Supplied material:

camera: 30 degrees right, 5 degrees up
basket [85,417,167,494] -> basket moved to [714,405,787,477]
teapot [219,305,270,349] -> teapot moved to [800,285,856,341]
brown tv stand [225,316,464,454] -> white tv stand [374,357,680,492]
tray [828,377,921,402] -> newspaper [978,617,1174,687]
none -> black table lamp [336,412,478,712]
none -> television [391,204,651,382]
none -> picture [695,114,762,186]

Exercise description:
Print the records above exactly. Omit nothing.

Exercise solution:
camera: 30 degrees right, 5 degrees up
basket [85,417,167,494] -> basket moved to [714,405,787,477]
teapot [219,305,270,349] -> teapot moved to [800,285,856,341]
brown tv stand [225,316,464,454] -> white tv stand [374,357,680,492]
tray [828,377,921,402] -> newspaper [978,617,1174,687]
none -> black table lamp [336,412,478,712]
none -> television [391,204,651,382]
none -> picture [695,114,762,186]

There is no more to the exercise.